Solution to so many ills-Marriage is good when you have a compatible
spouse. So don't marry until you are fully mature. In my case, 25.When married, have 2 to 3 children. On average, this creates a steady
population column with one generation easily taking the place of he earlier one
without the problems of overpopulation. Either you or your spouse
should work full time. The other should work part time or if affordable, do
charity work. Leave a space for another family to have someone get a good paying
job. (This is also part of the reason marriage can be so beneficial to
society)...but alas, who would do this if not imposed by government,
which would necessarily have to be a totalitarian state.
Fewer families mean fewer minivans. This is bad, because...?
@ MelvinRBy #3, you mean more consumers of earths finite resources,
Having children is what makes people into responsible adults. They learn about
sacrifice and what it means to truly love others more than they love themselves.
But personal growth is hard and takes work. That's why the immature choose
to be children throughout their lives, selfishly doing whatever pleases them at
the moment, free from responsibilities, and free from change. They may add
little to society, but will still expect to be supported in their old age. The spoiled "Me first" generationmay may well prove to be
the demise not only of our social system, but of our culture, as well.
Nature, which humans are part of, has had population ups and downs and manages
to recover. Things like the plague, famine, war also reduce populations but
they recovered. Hippie kids did not turn out the same as their parents. While
I understand that hose single too long won't have kids, others will. Love
mine but don't depend on them for my care.
It is nice to read an article that shows, analytically, the importance of
children. To watch all these governments in a panic trying to solve all of the
problems associated with dwindling population is quite humorous and sad at the
same time. Children are a blessing to present and future generations, something
that can't be denied, even when self-centered living becomes the norm.
Just last week an article in the Deseret News brought up the point of over
population, something that was derided by some who posted their comments, as if
7 billion was somehow too much for this planet to bear! The problems of poverty
are caused mostly by governments trying to make things better. When governments
recognize the sacrifice and the faith that comes with a family, perhaps they
won't continue to hold them up in derision. God bless men and women who
get married and have a family, the source of real happiness!
I can only respond from my own experience. I was married at 26. I dated a lot
before that, I also enjoyed the single life. I have a strong belief that the
family is ordained of God and it is something I have always wanted. I am home
from work after teaching school. One son is sitting next to me playing a game on
the iPad. Another son is messing around with toys by the fireplace, my daughter
and I just enjoyed ice cream together and my beautiful wife is teaching piano
lessons. This is much better than anything I ever experienced as a single
person. You may tell me that single life and family life can be equally
fulfilling but I would disagree based on my experience. Family life is the
greatest blessing in my life. I am much happier, much more fulfilled, and more
able to recognize my gifts from God because of my experiences as a father. Sure,
there are tough days that I forget what it is all about. More often and not
though is a peace that comes to me knowing that things are good and I am happy.
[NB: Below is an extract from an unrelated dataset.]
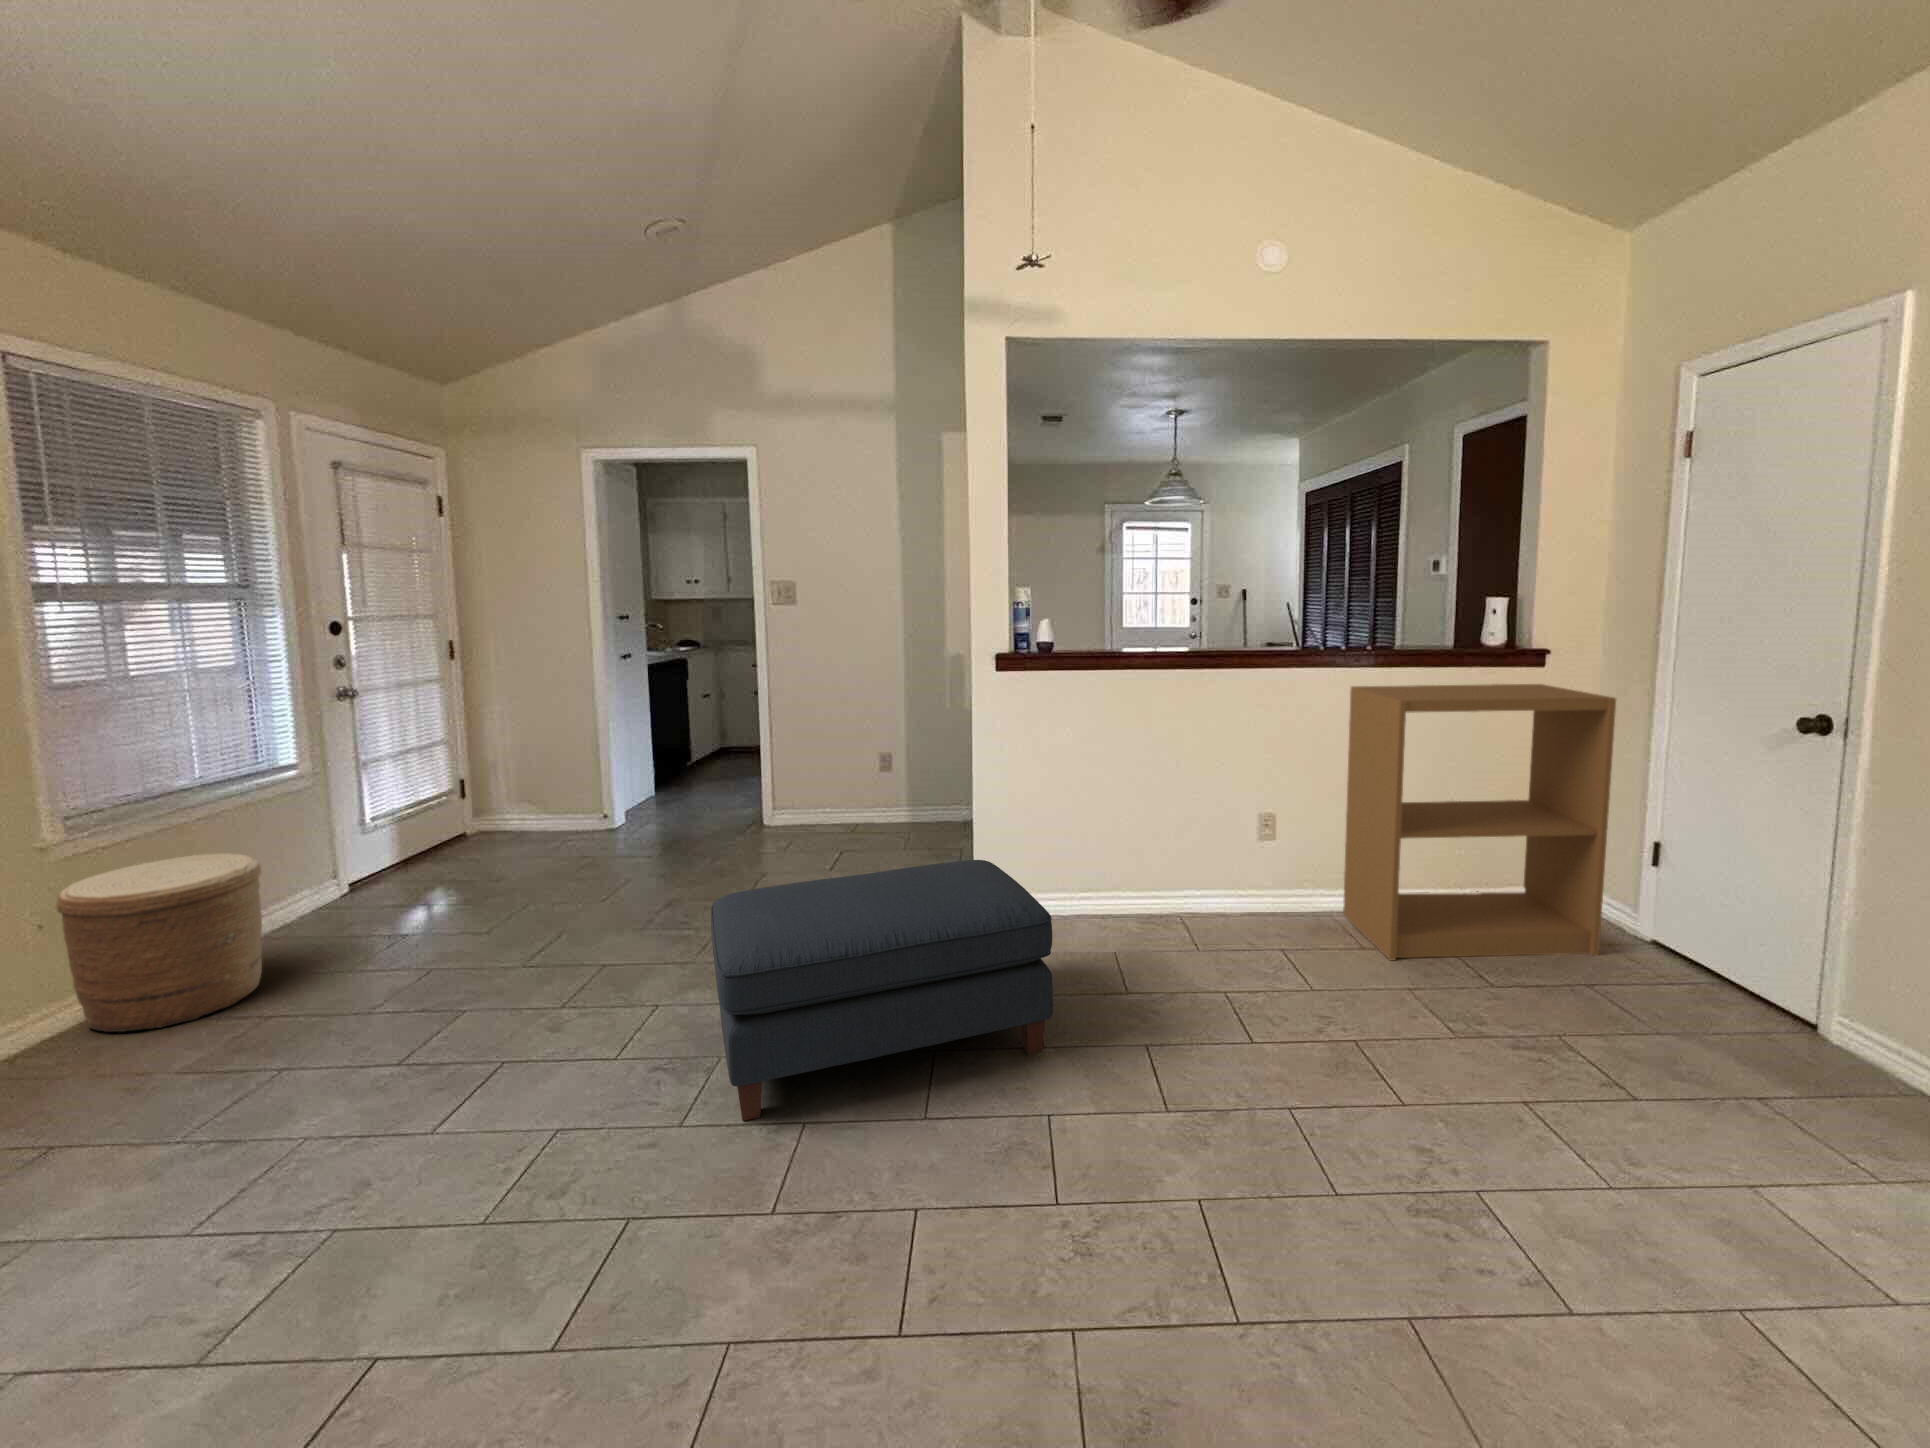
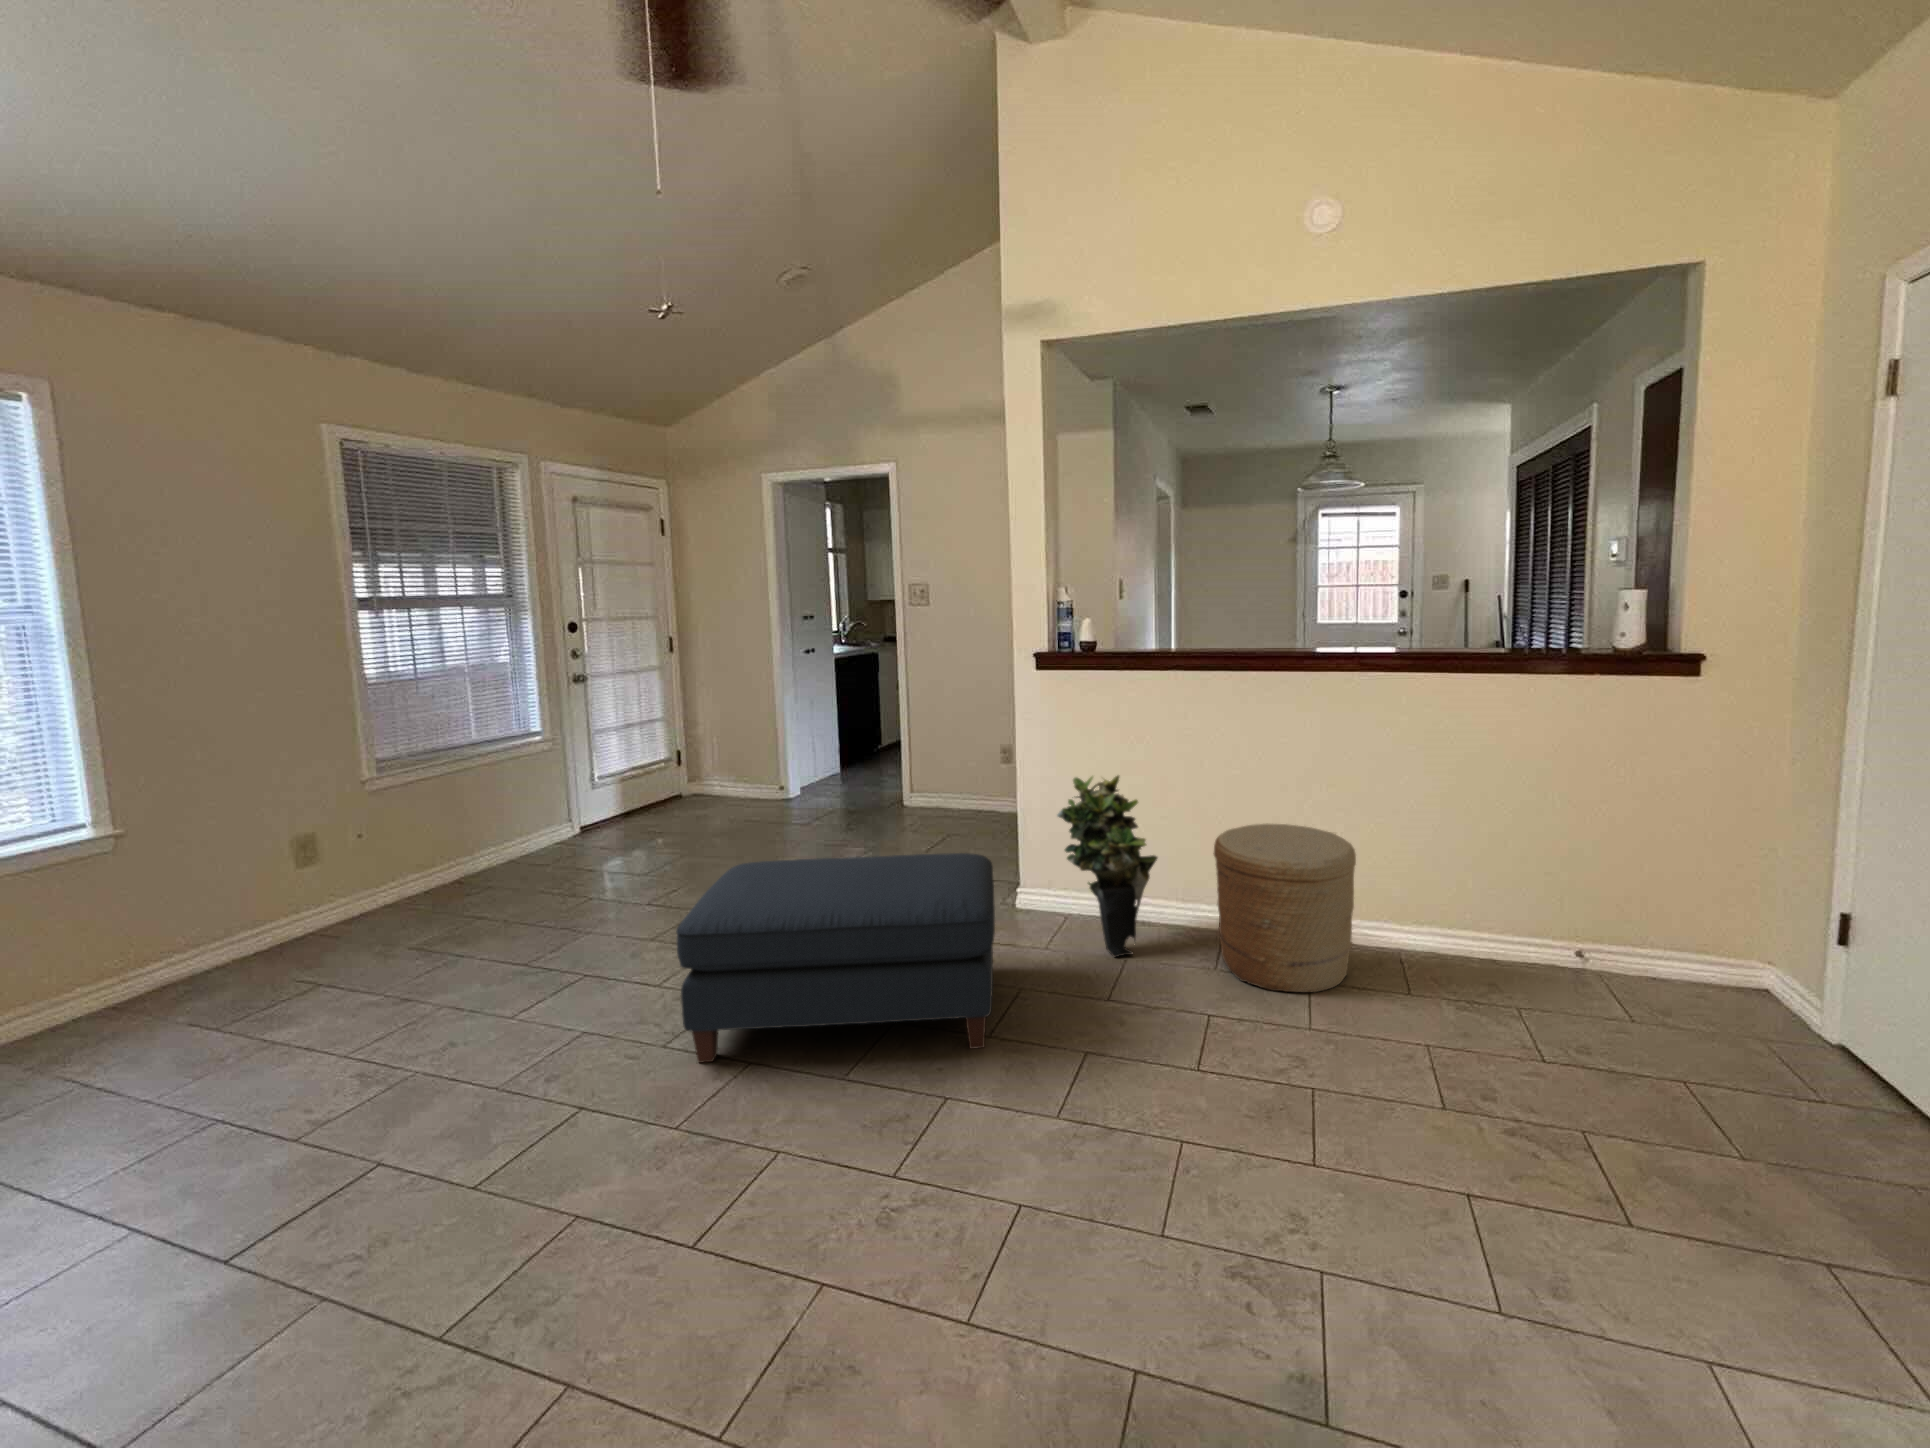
bookshelf: present [1343,684,1616,960] -> none [1413,694,1752,1049]
potted plant: none [1037,772,1132,950] -> present [1057,776,1157,957]
woven basket: present [56,853,262,1032] -> present [1213,824,1356,992]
//"And in the long term," wrote Jeff Wise recently in Slate, "on the
order of centuries — we could be looking at the literal extinction of
humanity." That is, if fertility rates worldwide settled at the 1.5 percent
currently common in Europe, by 2300 the world's population would fall to 1
billion.//Where is the downside to this? 1 billion people does not
equal extinction. Furthermore, this would only be a good thing. The Earth is
suffering from human overpopulation; our current way of life is not sustainable.
Reducing the population to 1 billion people would free up resources and allow
each individual to have access to a greater amount of resources.